Knowledge is Power: The #1 deterrent of substance abuse in teens is PARENTS!
Main active ingredient: THC (delta-9-tetrahydrocannabinol) from the plant, cannabis sativa. THC is a hallucinogen, with analgesic/pain-relieving properties. Depending on the source of the marijuana, it may have added chemicals in it such as pesticides, other drugs or fungus. Hashish is a preparation of cannabis composed of the compressed stalked resin glands called trichomes, The effects are the same.
Short term effects: Causes hazy euphoria; alters time, depth, color and sound perception. Can cause anxiety, paranoia, distrust, panic, fatigue and depression. Stimulates appetite. Cognitive impairments include memory loss, increased distractibility, decreased learning retention/ability. Also causes restlessness, irritability, and sleep disturbance. Respiratory problems may develop, including a persistent cough, decreased immunity to colds, flu and lung infections.

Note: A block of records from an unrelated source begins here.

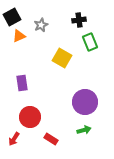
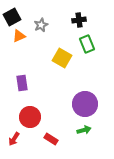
green rectangle: moved 3 px left, 2 px down
purple circle: moved 2 px down
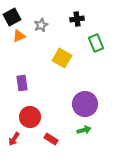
black cross: moved 2 px left, 1 px up
green rectangle: moved 9 px right, 1 px up
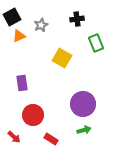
purple circle: moved 2 px left
red circle: moved 3 px right, 2 px up
red arrow: moved 2 px up; rotated 80 degrees counterclockwise
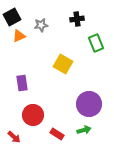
gray star: rotated 16 degrees clockwise
yellow square: moved 1 px right, 6 px down
purple circle: moved 6 px right
red rectangle: moved 6 px right, 5 px up
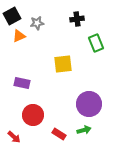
black square: moved 1 px up
gray star: moved 4 px left, 2 px up
yellow square: rotated 36 degrees counterclockwise
purple rectangle: rotated 70 degrees counterclockwise
red rectangle: moved 2 px right
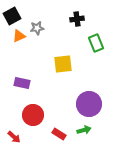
gray star: moved 5 px down
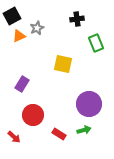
gray star: rotated 16 degrees counterclockwise
yellow square: rotated 18 degrees clockwise
purple rectangle: moved 1 px down; rotated 70 degrees counterclockwise
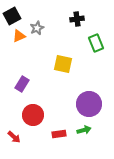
red rectangle: rotated 40 degrees counterclockwise
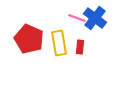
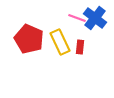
yellow rectangle: moved 1 px right, 1 px up; rotated 15 degrees counterclockwise
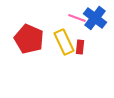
yellow rectangle: moved 4 px right
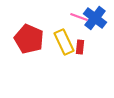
pink line: moved 2 px right, 1 px up
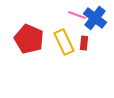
pink line: moved 2 px left, 2 px up
red rectangle: moved 4 px right, 4 px up
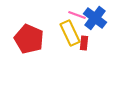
yellow rectangle: moved 6 px right, 9 px up
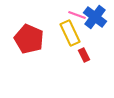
blue cross: moved 1 px up
red rectangle: moved 12 px down; rotated 32 degrees counterclockwise
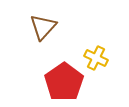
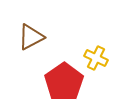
brown triangle: moved 12 px left, 10 px down; rotated 20 degrees clockwise
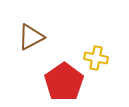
yellow cross: rotated 15 degrees counterclockwise
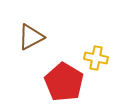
red pentagon: rotated 6 degrees counterclockwise
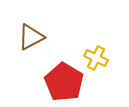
yellow cross: rotated 15 degrees clockwise
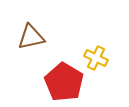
brown triangle: rotated 16 degrees clockwise
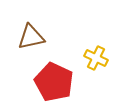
red pentagon: moved 10 px left; rotated 6 degrees counterclockwise
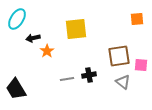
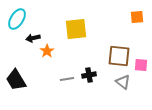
orange square: moved 2 px up
brown square: rotated 15 degrees clockwise
black trapezoid: moved 9 px up
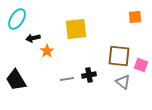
orange square: moved 2 px left
pink square: rotated 16 degrees clockwise
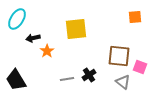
pink square: moved 1 px left, 2 px down
black cross: rotated 24 degrees counterclockwise
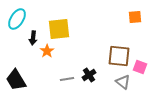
yellow square: moved 17 px left
black arrow: rotated 72 degrees counterclockwise
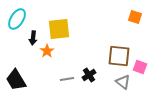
orange square: rotated 24 degrees clockwise
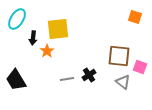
yellow square: moved 1 px left
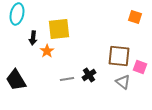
cyan ellipse: moved 5 px up; rotated 20 degrees counterclockwise
yellow square: moved 1 px right
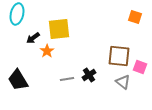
black arrow: rotated 48 degrees clockwise
black trapezoid: moved 2 px right
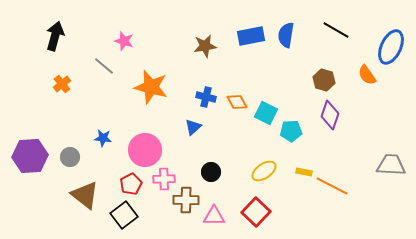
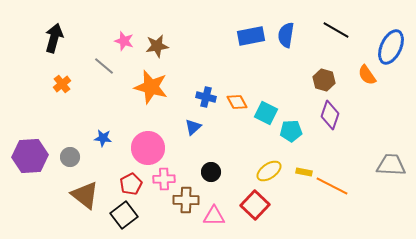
black arrow: moved 1 px left, 2 px down
brown star: moved 48 px left
pink circle: moved 3 px right, 2 px up
yellow ellipse: moved 5 px right
red square: moved 1 px left, 7 px up
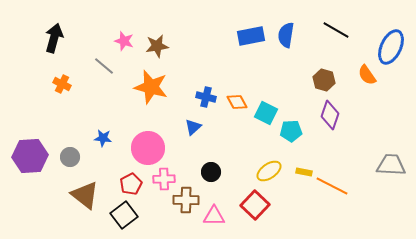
orange cross: rotated 24 degrees counterclockwise
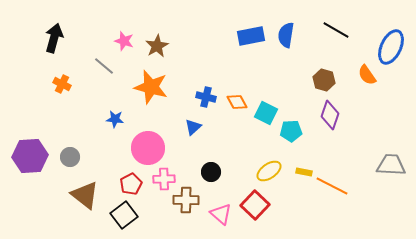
brown star: rotated 20 degrees counterclockwise
blue star: moved 12 px right, 19 px up
pink triangle: moved 7 px right, 2 px up; rotated 40 degrees clockwise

Long term effects: Increased risk of lung cancer; regular users face a 70% increase in testicular cancer (NECN). Chronic marijuana smokers are vulnerable to chest colds, bronchitis, emphysema and bronchial asthma. In June 2009, the University of Leicester in England released study results that found carcinogens in marijuana smoke in amounts 50% greater than those found in cigarette smoke. They noted that occasional or recreational marijuana users are also at risk because most cannabis smokers inhale deeper and hold the smoke longer than cigarette users, reporting that smoking 3 to 4 joints (marijuana cigarettes) a day is associated with the same degree of damage to bronchial mucus membrane as smoking 20 cigarettes a day. Amotivational syndrome is common amongst long term marijuana smokers; symptoms of this include: increased levels of apathy, difficulty in starting new tasks, not accomplishing or not setting goals, decreased concentration, and a tendency toward introversion. In a 2008 study at University of Melbourne, the part of the brain believed to regulate emotion and memory, known as the hippocampus, was on average 12 per cent smaller in marijuana users compared to non-marijuana users. The amygdala, which regulates fear and aggression, was on average just more than 7 per cent smaller.

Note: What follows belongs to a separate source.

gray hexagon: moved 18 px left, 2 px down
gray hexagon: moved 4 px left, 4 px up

Adolescent Mental Health (from www.theantidrug.com) Weekly or more frequent use of marijuana doubles a teen’s risk of depression and anxiety. Depressed teens are more than twice as likely as their peers to abuse or become dependent on marijuana. Several studies have documented marijuana’s link with symptoms of schizophrenia and report that cannabis is an independent risk factor for schizophrenia. Heavy users of marijuana at age 18 increased their risk of schizophrenia later in life by six times. In addition, youth with a personal or family history of schizophrenia are at an even greater risk of marijuana-induced psychosis.10
Gateway effect: Teens who use pot weekly double the risk of depression, are 3X more likely to commit suicide, and are 80% more likely to use harder drugs by age 21. Teens who use marijuana monthly are about 38% more likely to use harder drugs by age 21. Results reported by the Rand Drug Policy Research Ctr. 2003
Addictive Nature: Can be addictive; users may become dependent upon it to feel good, deal with life, or handle stress. Frequent users develop tolerance, needing to smoke more to achieve the same effect. 20% of Drug Treatment admissions are for marijuana addiction.
Physical signs of use: red or bloodshot eyes, pupil dilation, droopy eye lids, tremor in eyelids or hands, slow speech, smell, dry mouth, excessive giggling, hunger (muchies) or thirst, impaired reaction time.
Paraphernalia: pipes (mostly homemade now, such as with soda cans), rolling papers, room deodorizers (and Febreze), Visine/eyedrops.